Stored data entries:
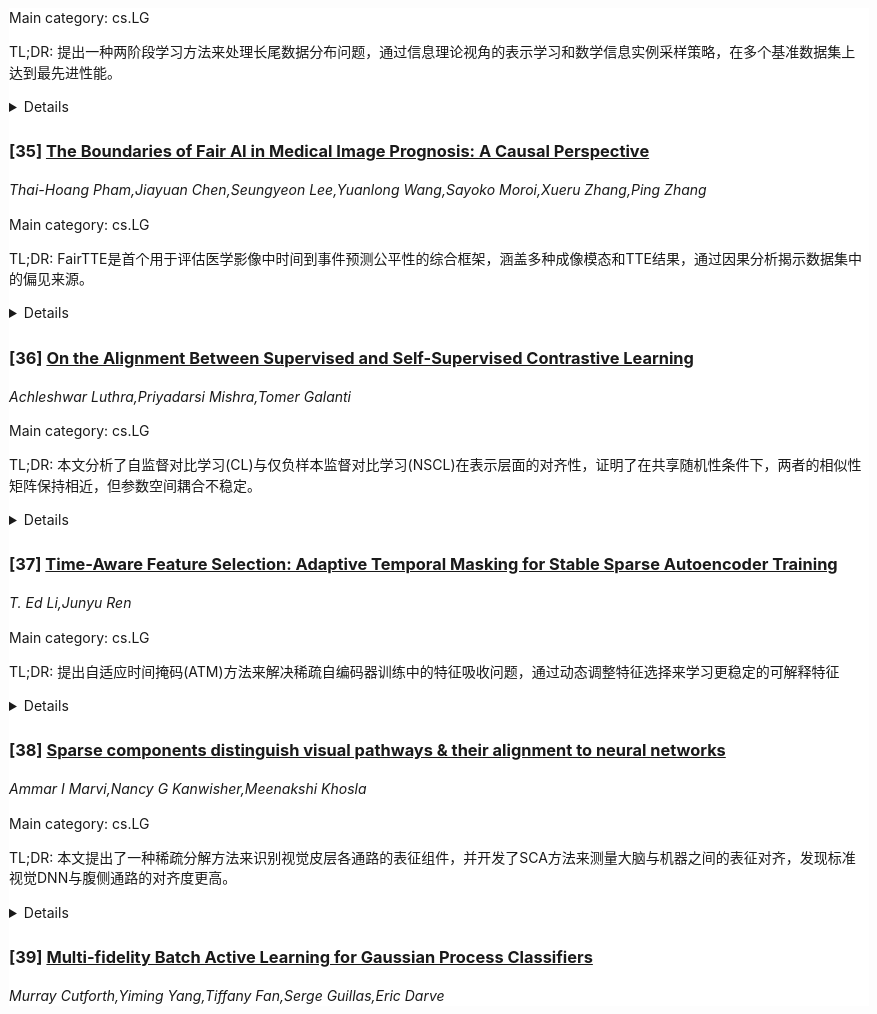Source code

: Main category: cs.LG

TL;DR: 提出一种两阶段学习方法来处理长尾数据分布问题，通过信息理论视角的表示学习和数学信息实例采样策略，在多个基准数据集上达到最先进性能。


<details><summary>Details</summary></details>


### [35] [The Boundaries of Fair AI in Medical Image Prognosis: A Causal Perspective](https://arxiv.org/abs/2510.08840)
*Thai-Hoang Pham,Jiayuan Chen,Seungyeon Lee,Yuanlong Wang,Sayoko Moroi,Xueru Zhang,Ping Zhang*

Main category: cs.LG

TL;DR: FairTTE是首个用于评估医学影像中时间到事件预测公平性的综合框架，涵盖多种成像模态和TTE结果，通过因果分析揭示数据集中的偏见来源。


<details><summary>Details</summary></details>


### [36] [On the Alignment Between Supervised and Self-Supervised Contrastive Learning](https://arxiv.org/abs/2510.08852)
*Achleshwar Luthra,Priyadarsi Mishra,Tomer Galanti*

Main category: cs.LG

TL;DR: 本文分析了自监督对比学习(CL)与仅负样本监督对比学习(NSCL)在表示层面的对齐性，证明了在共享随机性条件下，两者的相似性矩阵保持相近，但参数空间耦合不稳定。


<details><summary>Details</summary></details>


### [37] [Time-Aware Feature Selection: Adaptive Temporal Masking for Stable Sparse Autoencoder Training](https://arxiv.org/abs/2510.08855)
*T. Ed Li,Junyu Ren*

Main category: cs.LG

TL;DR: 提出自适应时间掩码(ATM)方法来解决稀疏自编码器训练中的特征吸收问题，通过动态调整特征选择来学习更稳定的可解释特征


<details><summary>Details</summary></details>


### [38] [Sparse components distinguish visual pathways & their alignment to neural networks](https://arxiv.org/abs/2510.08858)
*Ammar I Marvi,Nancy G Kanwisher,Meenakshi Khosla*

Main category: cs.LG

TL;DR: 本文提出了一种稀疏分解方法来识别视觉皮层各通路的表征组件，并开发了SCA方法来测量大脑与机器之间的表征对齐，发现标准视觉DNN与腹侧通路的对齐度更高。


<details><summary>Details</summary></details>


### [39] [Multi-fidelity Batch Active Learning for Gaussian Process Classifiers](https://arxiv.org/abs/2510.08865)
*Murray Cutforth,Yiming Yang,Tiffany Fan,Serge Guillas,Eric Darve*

What this task involves:
Count the lines in the records that contain the string "https", and reply with that number alone.

Answer:
5